* **EXERCÍCIO 1**: Nos registos abaixo, troque "common name" por "vernacular name" e volte a escrever todas as linhas sem mais nenhuma alteração. Deixe as imagens de fora da resposta.

* **TEXTO FORNECIDO**:
⟨

Para uma nova cultura de vela (artigo de José Leandro)

Espaço Universidade Para uma nova cultura de vela (artigo de José Leandro)

ESPAÇO UNIVERSIDADE02.10.202113:35

Não perguntem o que é que o desporto da vela pode fazer por vocês …
 

O entusiasmo que temos pelo desporto da vela leva-nos sempre a desejar fazer mais e melhor. É natural porque a competição é uma constante da vida. Não há desportista que não deseje ser mais rápido e mais forte, para poder ir mais longe. E se os técnicos que os treinam e orientam devem envolvê-los numa pedagogia de vitória justa, nobre e leal, os dirigentes têm de ser capazes de encontrar as melhores soluções para que eles, em busca da superação e da excelência, possam atingir os seus próprios desejos, consigam os objectivos idealizados com os seus técnicos, sejam um exemplo para a juventude e cumpram os compromissos assumidos com o País através da FPV.

⟩

* **EXCERTOS DOS REGISTOS**:
⟨

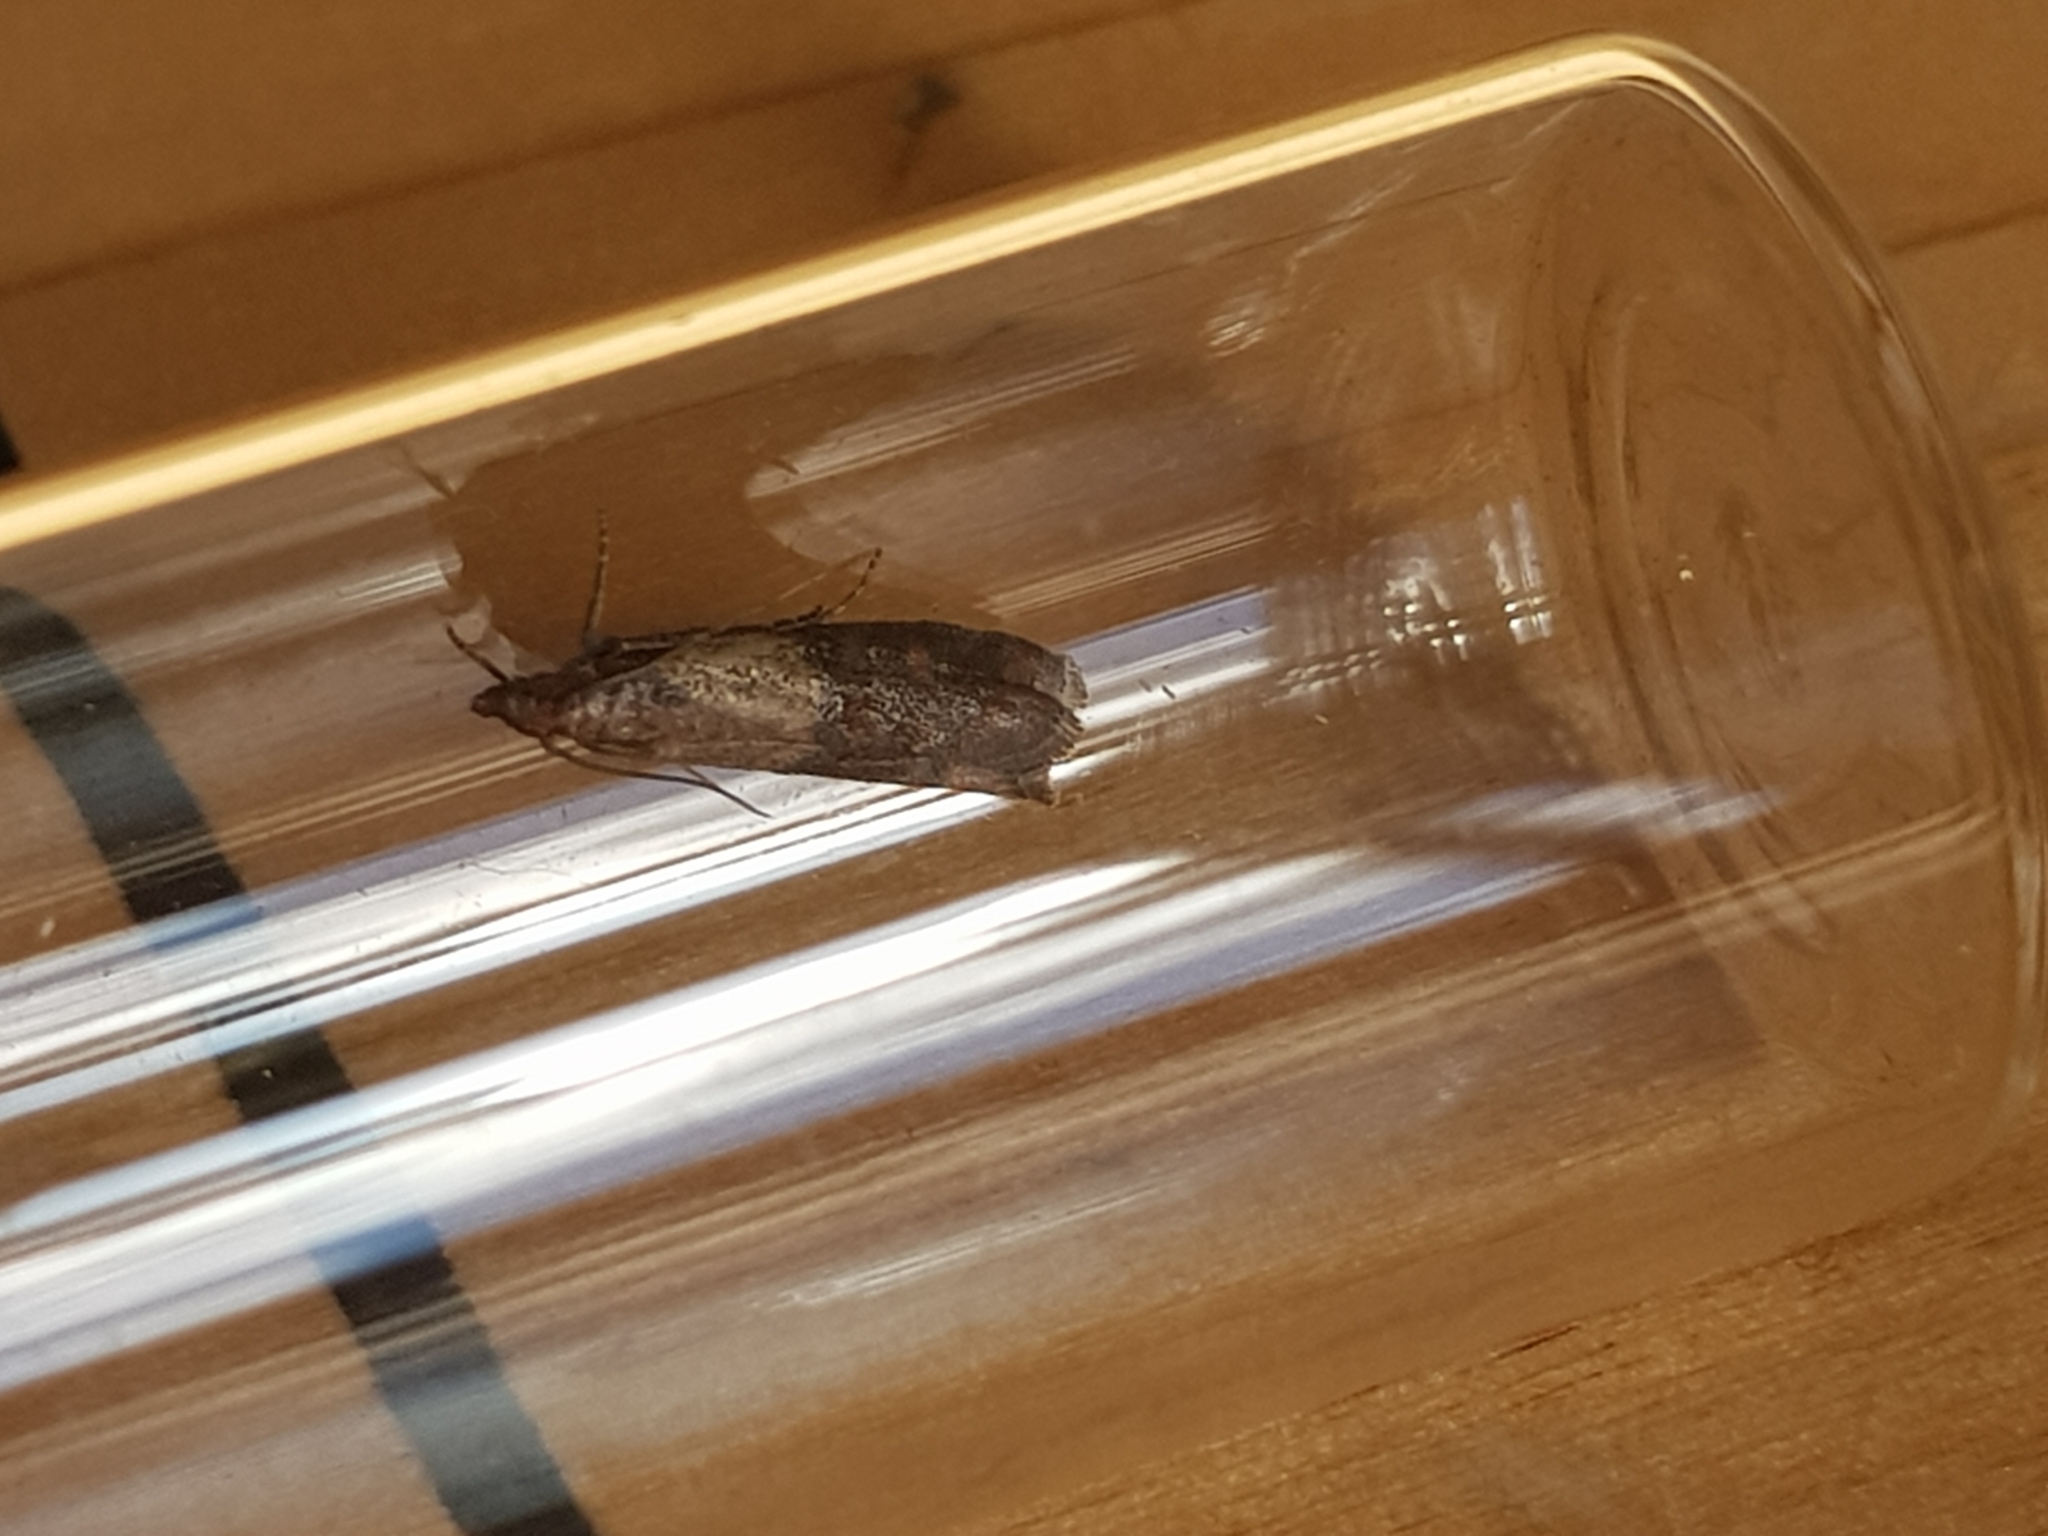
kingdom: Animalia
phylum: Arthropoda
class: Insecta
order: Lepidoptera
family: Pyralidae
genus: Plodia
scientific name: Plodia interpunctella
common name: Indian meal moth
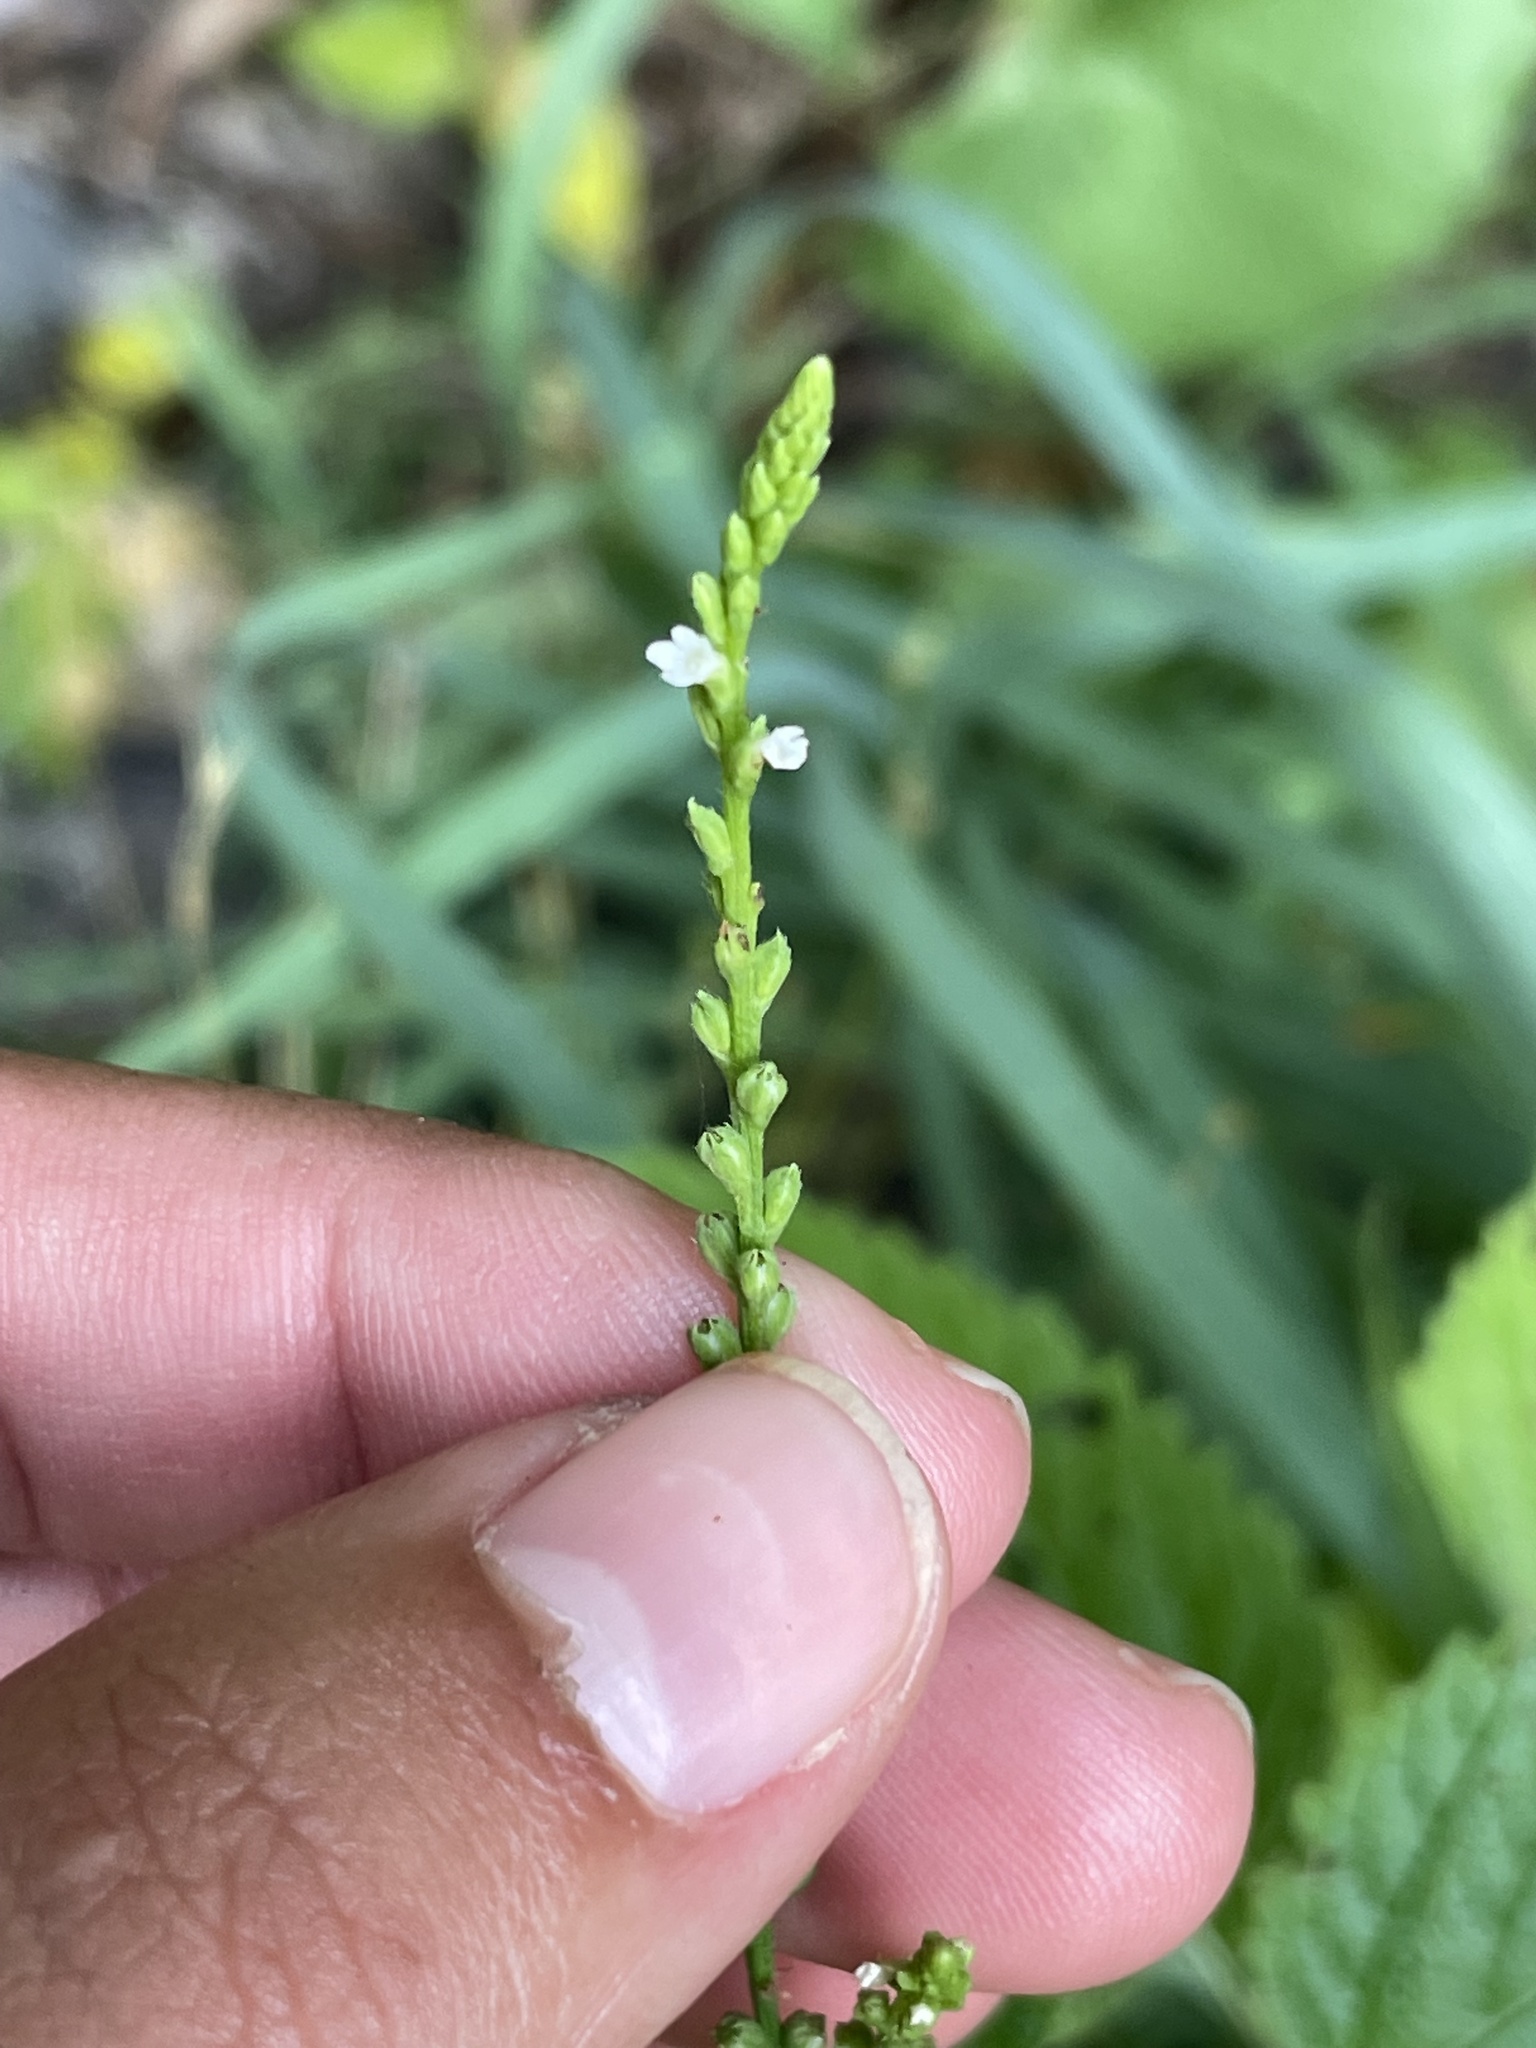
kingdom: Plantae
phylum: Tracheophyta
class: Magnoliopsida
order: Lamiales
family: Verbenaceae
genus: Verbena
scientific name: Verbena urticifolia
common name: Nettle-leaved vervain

⟩

* **EXERCÍCIO 2**: Segundo o artigo sobre a cultura de vela, os dirigentes devem encontrar soluções para que os desportistas possam fazer que coisas? Indique-as todas.

* **RESOLUÇÃO 1**:
kingdom: Animalia
phylum: Arthropoda
class: Insecta
order: Lepidoptera
family: Pyralidae
genus: Plodia
scientific name: Plodia interpunctella
vernacular name: Indian meal moth
kingdom: Plantae
phylum: Tracheophyta
class: Magnoliopsida
order: Lamiales
family: Verbenaceae
genus: Verbena
scientific name: Verbena urticifolia
vernacular name: Nettle-leaved vervain

* **RESOLUÇÃO 2**:
- atingir os seus próprios desejos
- conseguir os objectivos idealizados com os seus técnicos
- ser um exemplo para a juventude
- cumprir os compromissos assumidos com o País através da FPV